Conhecido como "doutor morte", Kevorkian, de 70 anos, recebeu ontem autorização de uma juíza de Michigan para fazer sua própria defesa no processo em que é acusado pela primeira vez de homicídio.
O médico, qua já admitiu ter colaborado no suicídio de 130 pacientes terminais desde 1990, está sendo julgado pela morte de Thomas Youk, de 52 anos, que sofria de um tipo de esclerose, conhecida como mal de Lou Gehring.
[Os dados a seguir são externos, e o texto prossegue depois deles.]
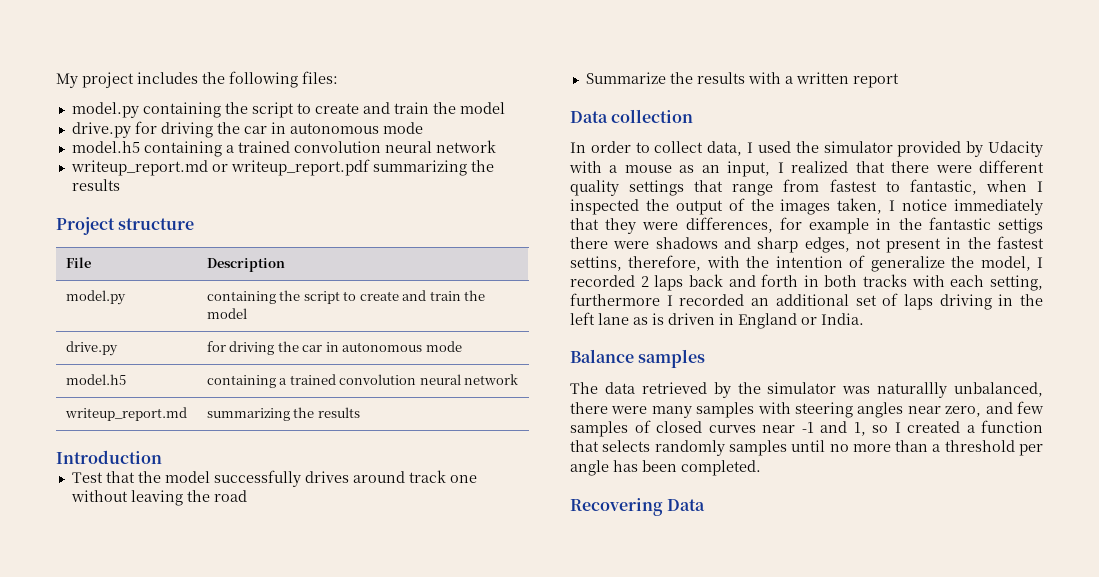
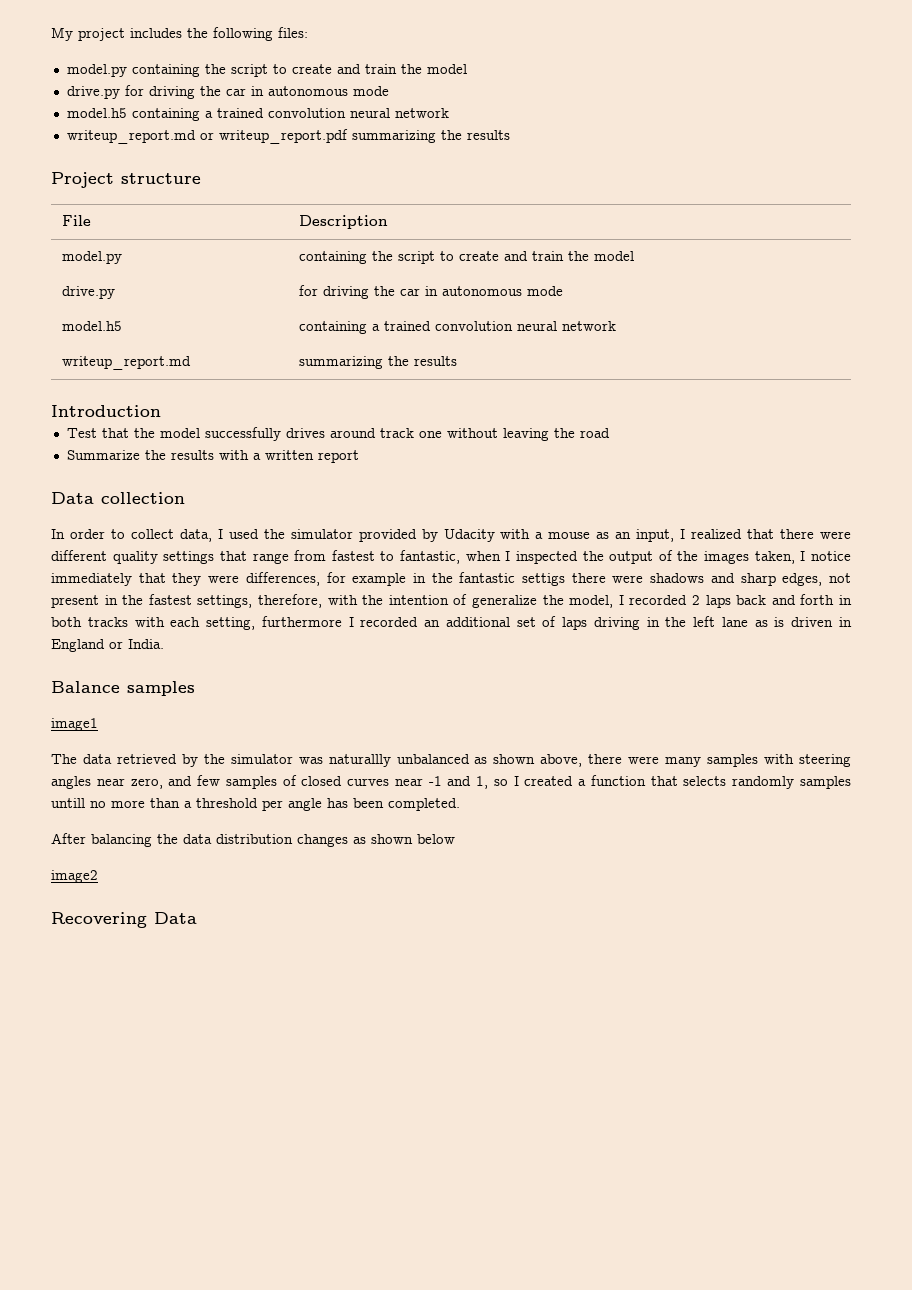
[570,256,622,271] settins, -> [197,595,253,608] settings,
(706, 358) none -> [51,718,98,731] // image1
[954,382,1043,397] unbalanced, -> [396,754,583,767] unbalanced as shown above,
[791,440,826,452] until -> [51,798,85,808] untill
(761, 468) none -> [51,833,455,847] [51,870,98,883] // After balancing the data distribution changes as shown below // image2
A doença progressiva caracteriza-se por deixar as vítimas sem voz, paralíticas e impossibilitadas de ingerir alimentos.
Trechos de um vídeo em que Kevorkian aparece participando da morte de Youk foi transmitido no programa "60 Minutes" da rede de tevê norte-americana CBS, em 1998. Com base nesse vídeo, as autoridades judiciais de Michigan iniciaram um processo contra Kevorkian - o quinto que é aberto no país de 1990 - por homicídio.
Jurados assistiram nesta terça-feira ao vídeo em que Kevorkian conversa com Youk, confinado a uma cadeira de rodas e com capacidade de mover somente um braço. À pergunta do médico sobre a intervenção, o paciente responde em voz alta "sim". Youk recebe três doses de uma injeção letal.
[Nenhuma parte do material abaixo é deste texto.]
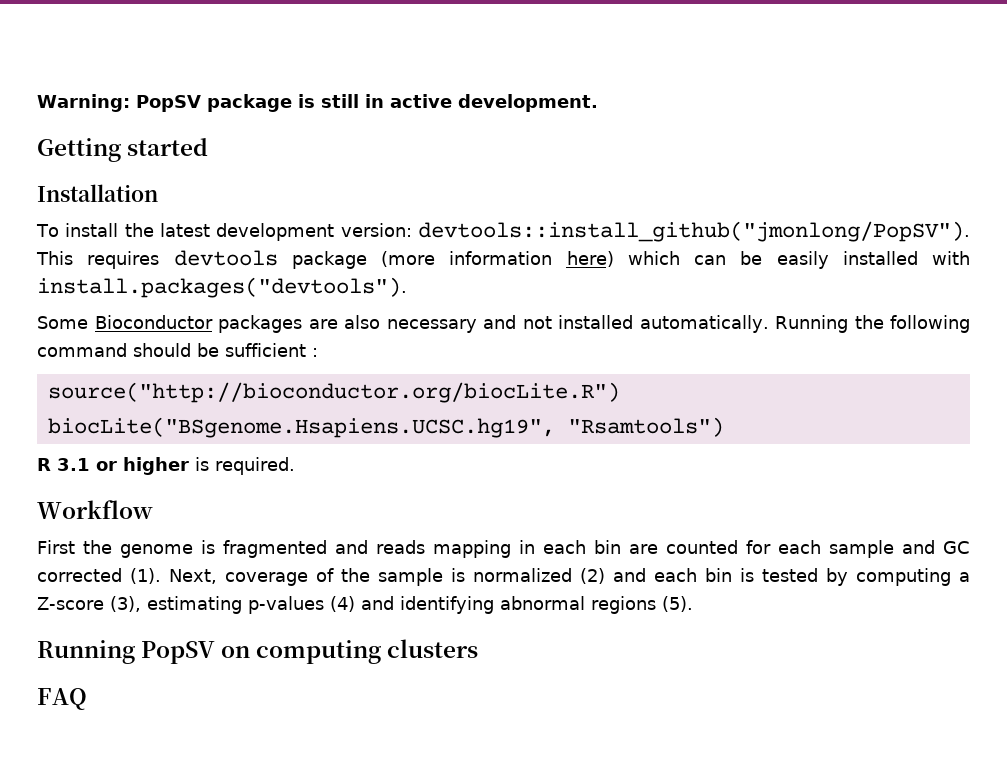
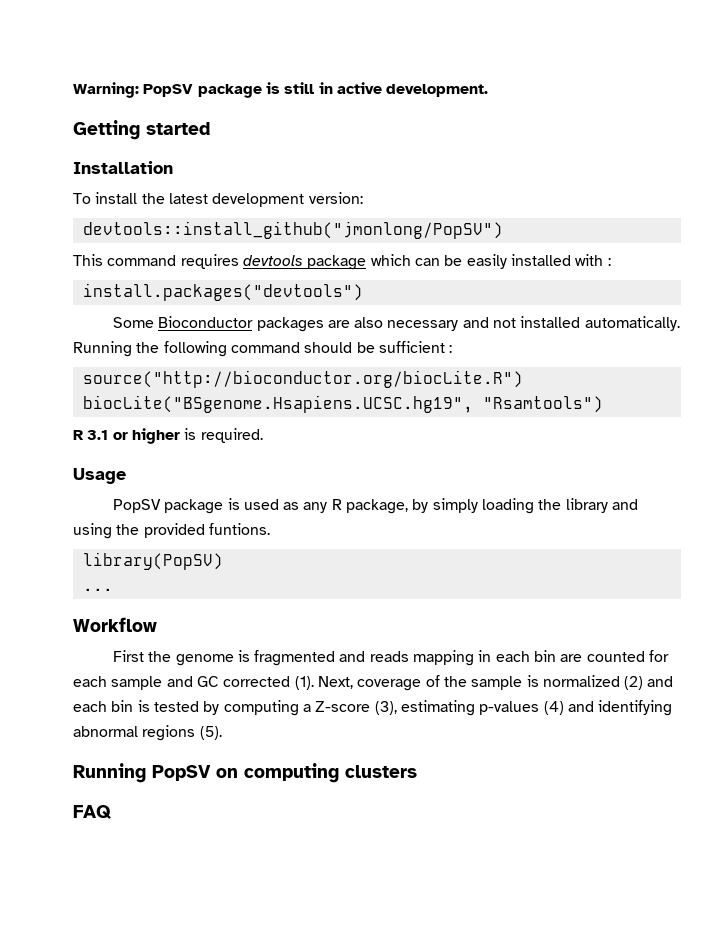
[418,221,970,242] [36,250,614,269] devtools::install_github("jmonlong/PopSV"). This requires devtools package (more information here) -> [82,221,503,239] [73,254,367,270] // devtools::install_github("jmonlong/PopSV") // This command requires devtools package
[37,277,407,298] install.packages("devtools"). -> [607,258,611,266] [82,283,363,301] : // install.packages("devtools")
(295, 466) none -> [73,468,126,484] [112,498,639,514] [73,523,270,539] [82,552,223,570] [82,588,113,591] // Usage // PopSV package is used as any R package, by simply loading the library and using the provided funtions. // library(PopSV) // ...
Antes de iniciar o primeiro dia de audiência para ouvir testemunhas, a juíza Jessica Cooper perguntou a Kevorkian se ele queria permanecer na condição de seu próprio advogado de defesa. Ontem, o pedido de autodefesa do médico foi garantido após ele afirmar que poderia sustentar certos pontos melhor do que os advogados.
Kevorkian já foi absolvido em três processos por morte assistida, enquanto um quarto processo judicial terminou sem que o júri chegasse a um acordo.
Desta vez, o julgamento deve estender-se até o fim da semana. Se for considerado culpado, Kevorkian poderá ser codenado à prisão perpétua. Ele também é acusado de distribuir uma substância controlada, que pode custar até 7 anos de prisão.